M4 Master OrgXtract

Team

  • Lorenzo Battiston
  • Laura Langhauser
  • Niklas Lengert
  • Sao Chi Pham
  • Viet Anh Jimmy Tran

Supervision

Stefan Wehrmeyer

Large Amounts of Data

According to the Federal Office of Administration, there are a total of 966 federal authorities and institutions in Germany (Statista, 20.07.2024). However, there are many more, as the statistics do not include the offices at state level.
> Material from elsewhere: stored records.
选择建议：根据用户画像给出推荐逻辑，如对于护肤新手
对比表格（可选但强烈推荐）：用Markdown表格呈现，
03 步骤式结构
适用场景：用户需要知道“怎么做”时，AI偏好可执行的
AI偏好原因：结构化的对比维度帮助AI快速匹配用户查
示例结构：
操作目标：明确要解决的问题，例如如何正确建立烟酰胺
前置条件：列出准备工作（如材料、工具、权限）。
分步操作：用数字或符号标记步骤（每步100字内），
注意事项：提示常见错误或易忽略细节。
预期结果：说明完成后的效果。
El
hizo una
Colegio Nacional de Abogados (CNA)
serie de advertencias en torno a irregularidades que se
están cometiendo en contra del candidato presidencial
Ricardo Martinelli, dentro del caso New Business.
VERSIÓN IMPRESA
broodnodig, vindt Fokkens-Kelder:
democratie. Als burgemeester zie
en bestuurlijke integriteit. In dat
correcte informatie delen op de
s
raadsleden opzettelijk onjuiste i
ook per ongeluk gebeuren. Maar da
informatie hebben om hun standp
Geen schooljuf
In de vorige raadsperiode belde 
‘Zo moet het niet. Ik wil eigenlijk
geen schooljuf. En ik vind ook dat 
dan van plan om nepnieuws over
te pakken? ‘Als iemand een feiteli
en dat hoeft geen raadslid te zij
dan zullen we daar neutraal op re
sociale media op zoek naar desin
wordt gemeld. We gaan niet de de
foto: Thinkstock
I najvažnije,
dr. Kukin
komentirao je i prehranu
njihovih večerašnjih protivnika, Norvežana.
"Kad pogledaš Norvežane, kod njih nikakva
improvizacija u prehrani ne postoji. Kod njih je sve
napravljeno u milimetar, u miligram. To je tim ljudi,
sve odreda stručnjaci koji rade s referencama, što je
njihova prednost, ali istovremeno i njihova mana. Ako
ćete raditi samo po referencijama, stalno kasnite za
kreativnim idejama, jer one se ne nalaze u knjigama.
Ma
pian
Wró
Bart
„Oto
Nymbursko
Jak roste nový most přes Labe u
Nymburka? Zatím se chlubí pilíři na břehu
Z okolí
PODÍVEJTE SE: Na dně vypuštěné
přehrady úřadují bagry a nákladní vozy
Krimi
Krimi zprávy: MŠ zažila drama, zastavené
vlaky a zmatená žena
One of the challenges of the project was to create a tool that would fit as many different organizational charts as possible in order to capture as much data as feasible.

Extracting Text from PDF

PDF is a format for displaying documents, not for extracting structural data from them. So, extracting all the data you need from the documents is a challenge. When text is extracted, the output is unstructured, often out of order. Semantic information is completely missing. There are also a large number of edge cases, which makes it difficult to write an algorithm that covers every edge case and extracts all the text in a meaningful way.

No Content Standards

Every organizational chart is different. Not only do the people who work in different departments differ, but so do their job titles. However, even similar job titles may have different names in different departments. For example, it is not a given that the Ministry of Education in Berlin will have the same job titles as the same ministry in Baden-Württemberg. Abbreviations are also commonly used, but again they are not always the same, and may vary from authority to authority.

Semantic Analysis

The challenge for semantic analysis is that we work with unnatural language, so natural language processing (NLP) models are not sufficient. NLPs can extract meaningful text from coherent sentences, but not from individual words. This requires the use of Large Language Models (LLM). Therefore, a combination of LLMs and NLPs was used.